Having gained an informal appreciation for optimization a while back, but only now starting to get into the stepping stones to formally understanding it, I have some contextualization issues I'm hoping someone can help me resolve.
I'm reading a book on dynamical systems as well as taking a statistics class. Now I look back at mean squared error and gradient descent in a dynamical systems as well as a statistical perspective.
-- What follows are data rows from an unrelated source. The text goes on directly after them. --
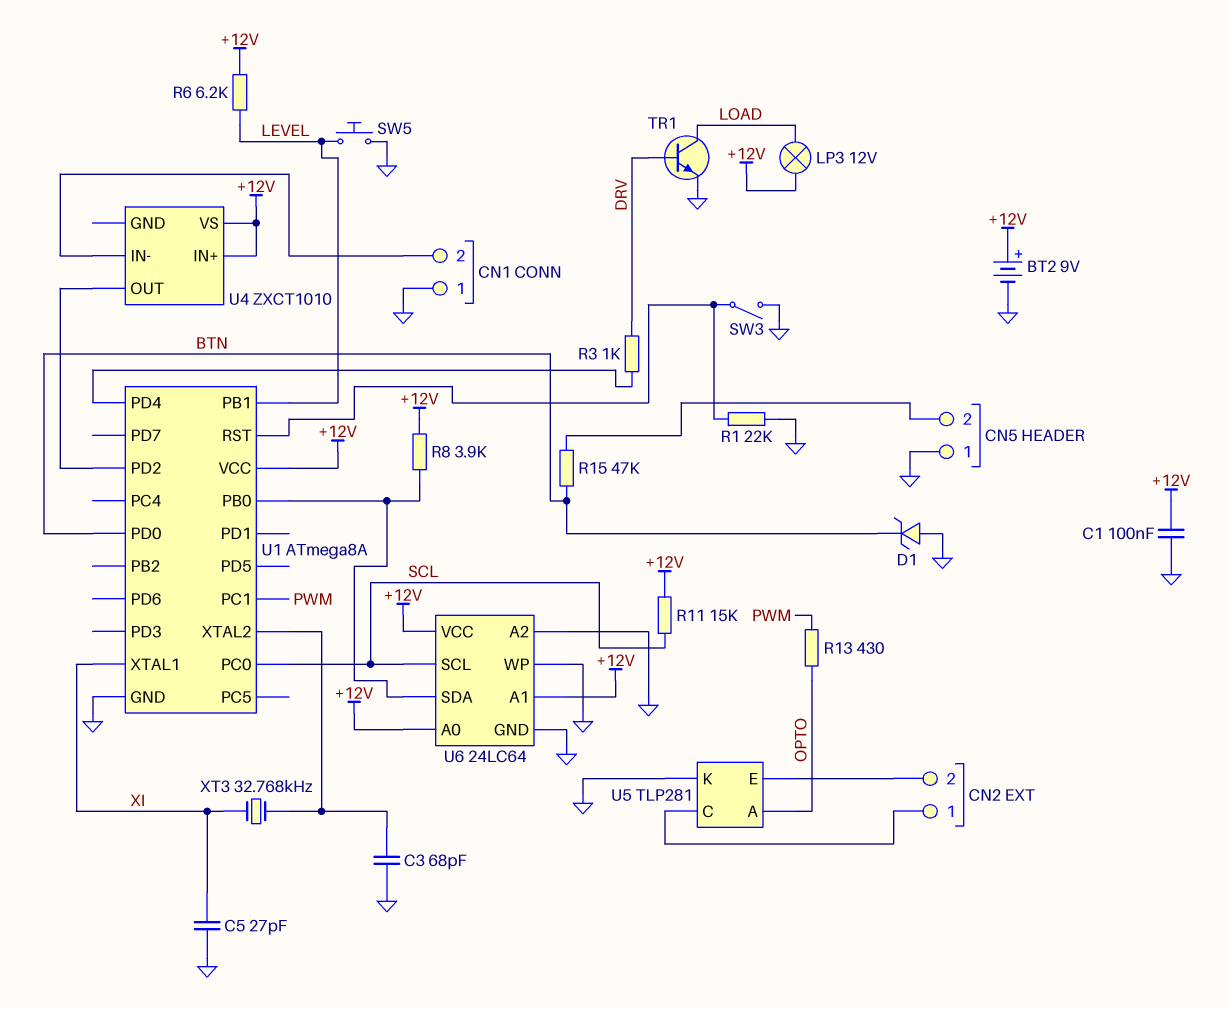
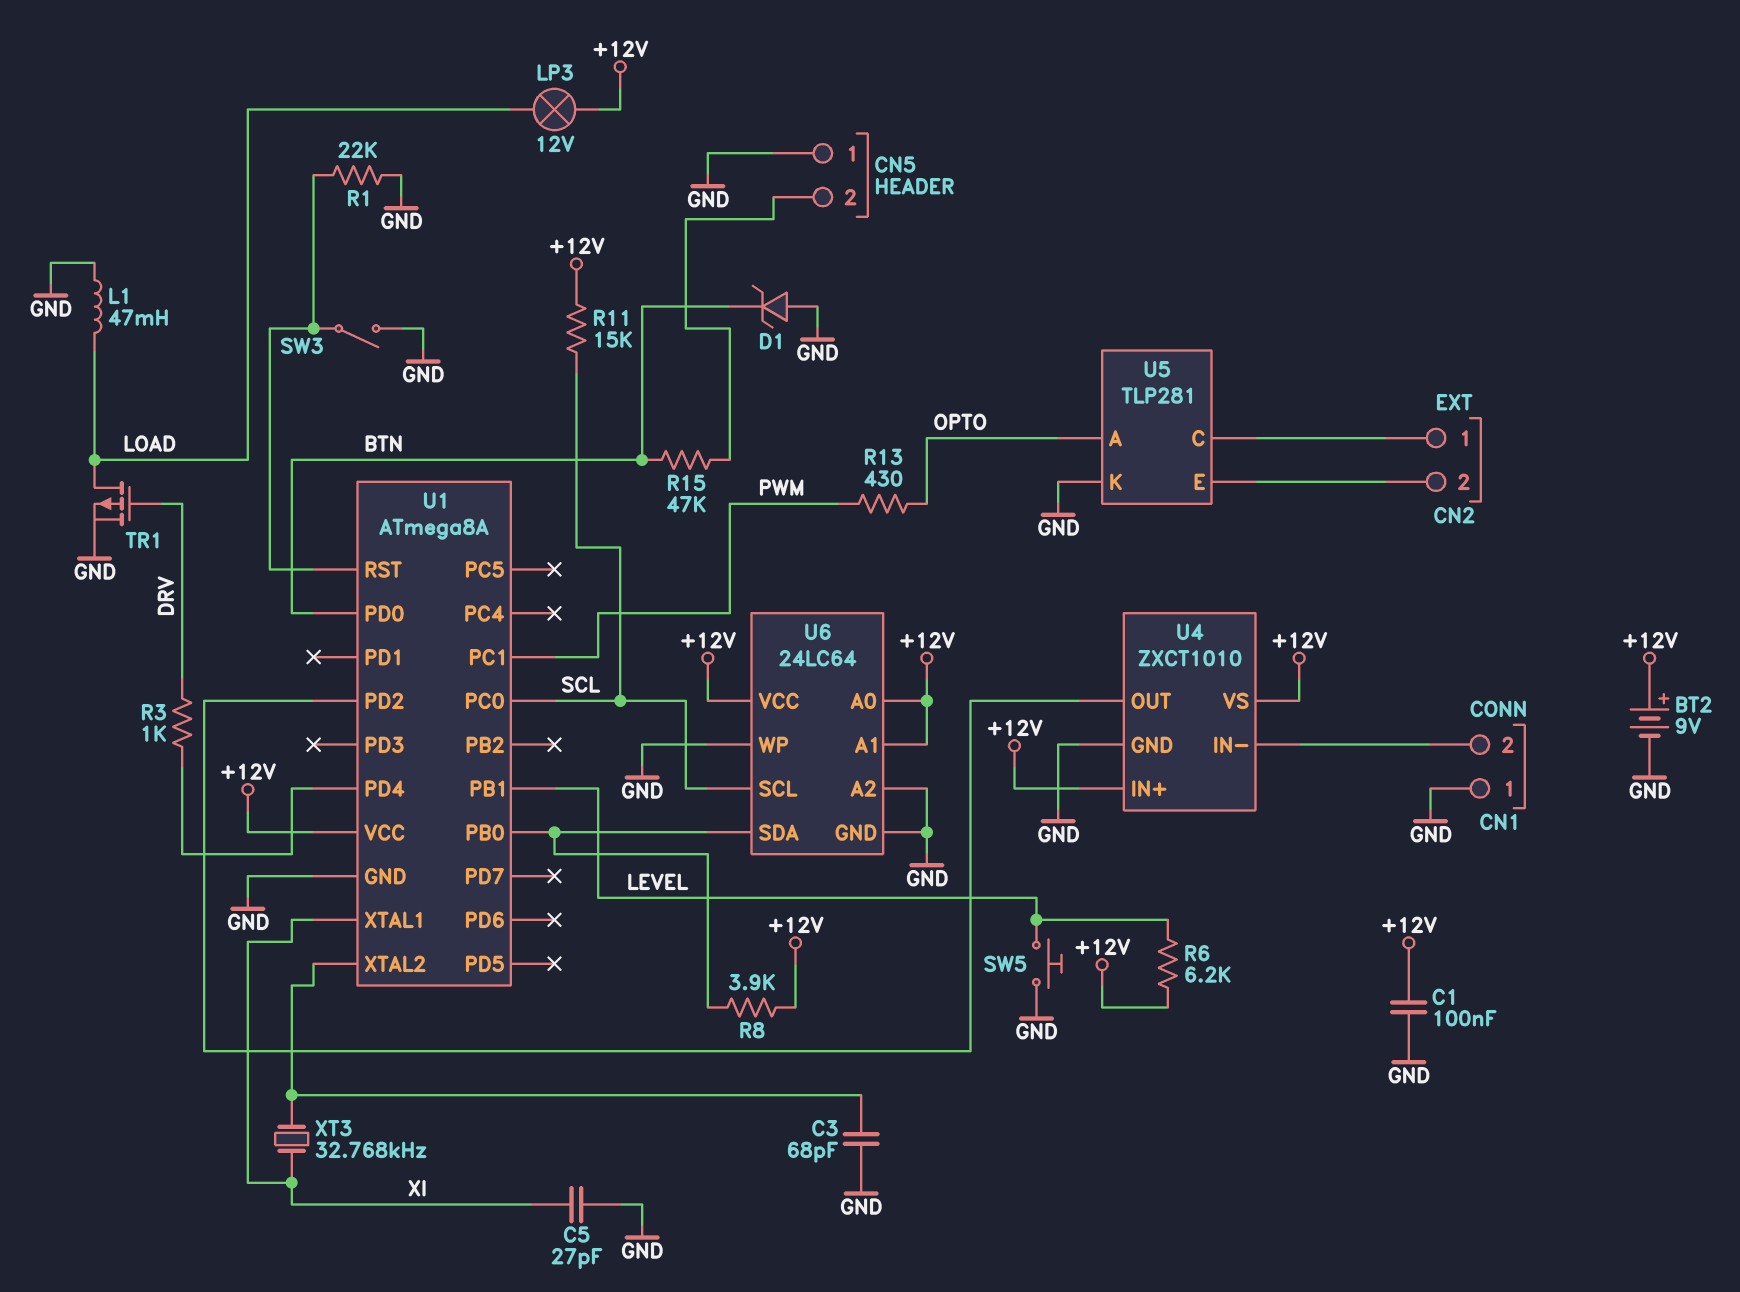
L1: none -> 47mH (GND, LOAD)
TR1: NPN (B DRV, C LOAD, E GND) -> PMOS (G DRV, D LOAD, S GND)
U4 pin GND: none -> GND

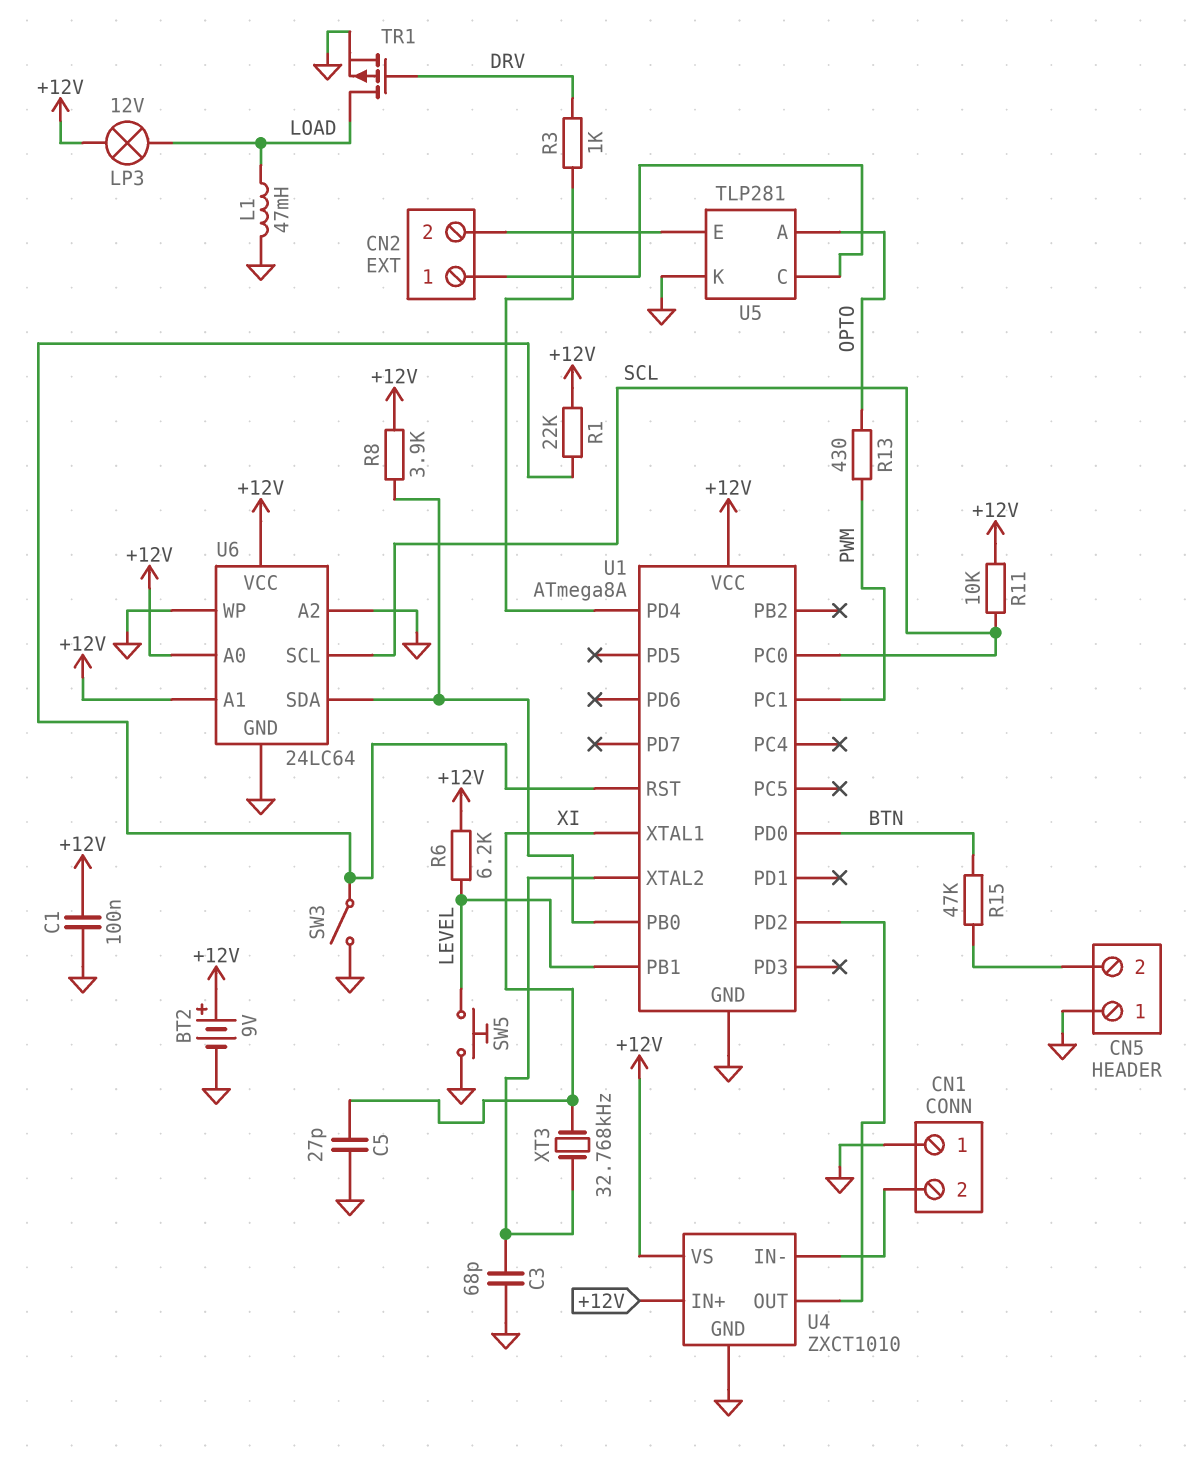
D1: zener (A GND, K BTN) -> none
R1: 22k (GND, U1/RST) -> 22k (+12V, U1/RST)
R11: 15k (+12V, SCL) -> 10k (+12V, SCL)

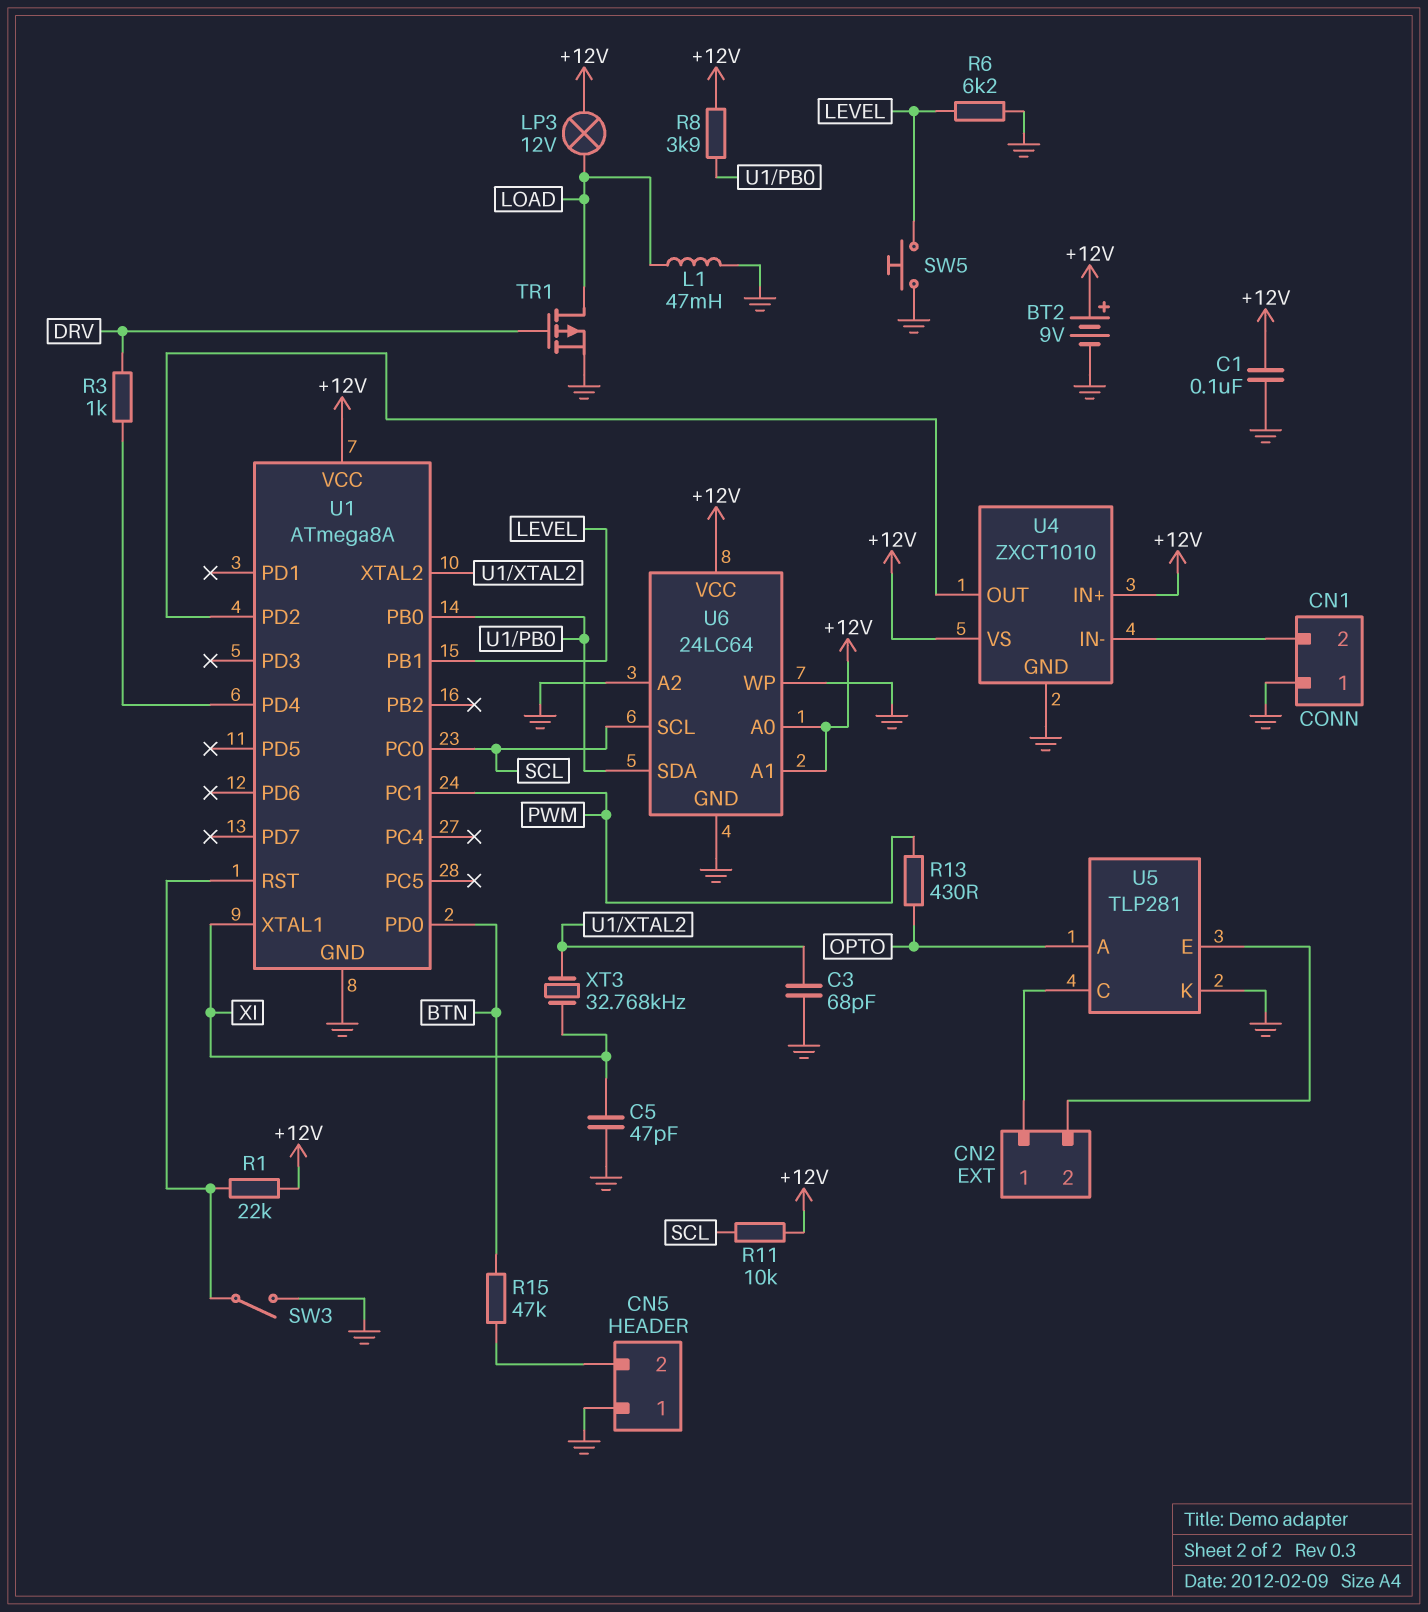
C5: 27pF (GND, XI) -> 47pF (GND, XI)
R6: 6.2k (+12V, LEVEL) -> 6.2k (GND, LEVEL)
- We update the weight matrix $\mathbf{W}$ according to: $$\frac{d}{dt}\mathbf{W} = -\frac{\partial}{dW} E(\mathbf{W})$$ or $$\mathbf{\dot{W}} = -E'(\mathbf{W})$$ which is symbolically equivalent to the dynamical system $\dot x = f(x)$
- However, something about the process is probabalistic, although I cannot formally point my finger at something in particular with certainty. I see a bunch of elements from statistics going on but I am having trouble making a bijection between the statements being made by the learning equations and concepts elsewhere in statistics. For example, the definition of mean squared error looks suspiciously like a variance: $$E(W) = \frac{1}{n}\sum^n_i (\hat{Y} - Y_i)^2$$ I mean I can even imagine myself writing something like $Y_i = E[\hat{Y_i}]$, i.e. the expectation.
I'm having trouble figuring out to which distribution the variance belongs? The weights, the outputs?